- Super NES cover art
- Developer: GTE ImagiTrek Studios
- Publishers: Virgin Interactive Entertainment (Genesis) GTE Entertainment
- Platforms: Genesis, Super NES, 3DO, MS-DOS
- Release: Genesis NA: May 1994; Super NES NA: November 1994; 3DO NA: 1994; MS-DOS NA: 1994;
- Genre: Sports
- Modes: Single-player, multiplayer

= Jammit =

1994 basketball video game

Jammit is a video game for the Sega Genesis, Super NES, 3DO, and MS-DOS. It was developed by GTE ImagiTrek Studios and published in 1994.

==Gameplay==
The game features arcade-styled 1-on-1 street basketball, like NBA Jam or Arch Rivals. Player can choose from three playable characters.

==Reception==
Quick-Draw McGraw of GamePro reviewed that the 3DO version has better graphics and audio than the earlier Genesis and SNES versions, but not to the extent that one would expect from the far more powerful hardware.

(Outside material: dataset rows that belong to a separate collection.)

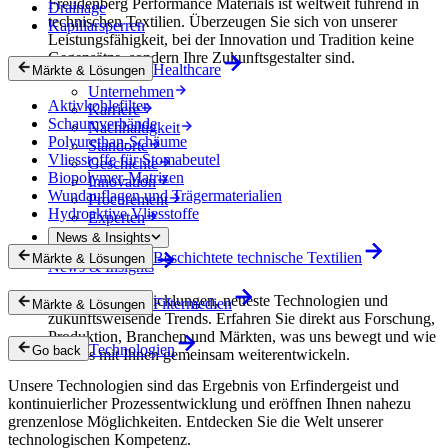
Freudenberg Performance Materials ist weltweit führend in
Drainage
technischen Textilien. Überzeugen Sie sich von unserer
Kapillarsperren
Leistungsfähigkeit, bei der Innovation und Tradition keine
Gegensätze, sondern Ihre Zukunftsgestalter sind.
Healthcare
Märkte & Lösungen
Unternehmen
Aktivkohlefilter
Karriere
Schaumverbände
Nachhaltigkeit
Polyurethan-Schäume
Standorte
Vliesstoffe für Stomabeutel
Geschichte
Biopolymer-Matrizen
Innovation
Wundauflagen und Trägermaterialien
Procurement
Hydroaktive Vliesstoffe
Experten
News & Insights
Beschichtete technische Textilien
Märkte & Lösungen
News & Insights
Innovative Entwicklungen, neueste Technologien und
Filtermedien
Märkte & Lösungen
zukunftsweisende Trends. Erfahren Sie direkt aus Forschung,
Produktion, Branchen und Märkten, was uns bewegt und wie
Technologien
Go back
wir uns mit Ihnen gemeinsam weiterentwickeln.
Unsere Technologien sind das Ergebnis von Erfindergeist und
kontinuierlicher Prozessentwicklung und eröffnen Ihnen nahezu
grenzenlose Möglichkeiten. Entdecken Sie die Welt unserer
technologischen Kompetenz.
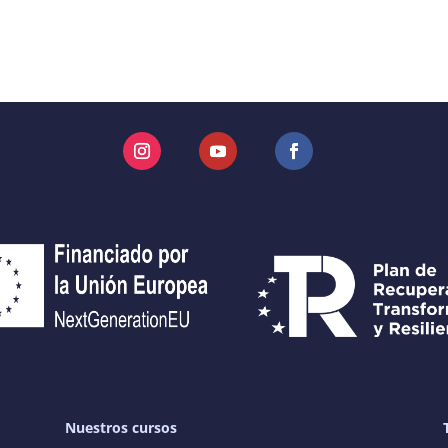
Instagram
YouTube
Facebook
Nuestros cursos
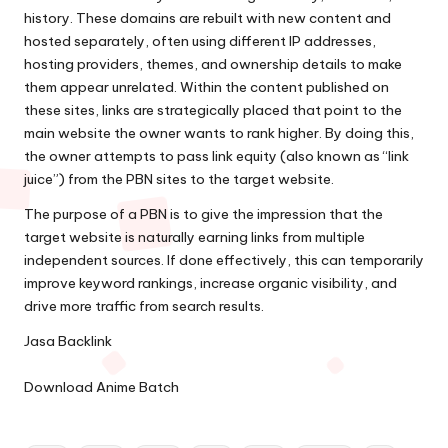
history. These domains are rebuilt with new content and
hosted separately, often using different IP addresses,
hosting providers, themes, and ownership details to make
them appear unrelated. Within the content published on
these sites, links are strategically placed that point to the
main website the owner wants to rank higher. By doing this,
the owner attempts to pass link equity (also known as “link
juice”) from the PBN sites to the target website.
The purpose of a PBN is to give the impression that the
target website is naturally earning links from multiple
independent sources. If done effectively, this can temporarily
improve keyword rankings, increase organic visibility, and
drive more traffic from search results.
Jasa Backlink
Download Anime Batch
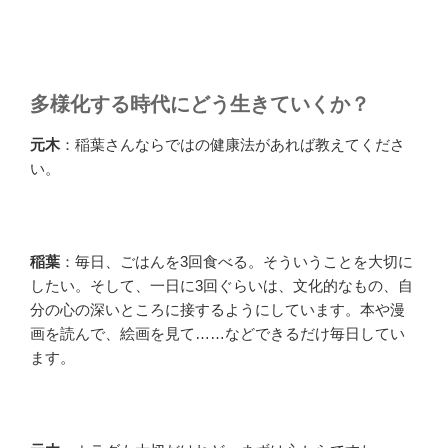
多様化する時代にどう生きていくか？
元木
：稲葉さんならではの健康法があれば教えてくださ
い。
稲葉
：毎日、ごはんを3回食べる。そういうことを大切に
したい。そして、一日に3回ぐらいは、文化的なもの、自
分の心の深いところに接するようにしています。本や漫
画を読んで、絵画を見て……などできるだけ毎日してい
ます。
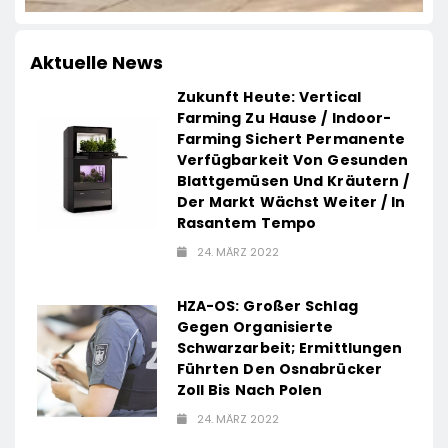
Aktuelle News
Zukunft Heute: Vertical
Farming Zu Hause / Indoor-
Farming Sichert Permanente
Verfügbarkeit Von Gesunden
Blattgemüsen Und Kräutern /
Der Markt Wächst Weiter / In
Rasantem Tempo
24. MÄRZ 2022
HZA-OS: Großer Schlag
Gegen Organisierte
Schwarzarbeit; Ermittlungen
Führten Den Osnabrücker
Zoll Bis Nach Polen
24. MÄRZ 2022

He also criticized the jerkiness of the characters' moves, but acknowledged that there were very few street-ball games to offer competition, especially on the 3DO. A reviewer for Next Generation gave it two out of five stars, likewise stating that the 3DO version fails to offer significant enhancement over the versions on less powerful consoles. He added that "in the end though, what kills this one is that the controls are so sluggish you'd think your Nikes had melted to the blacktop".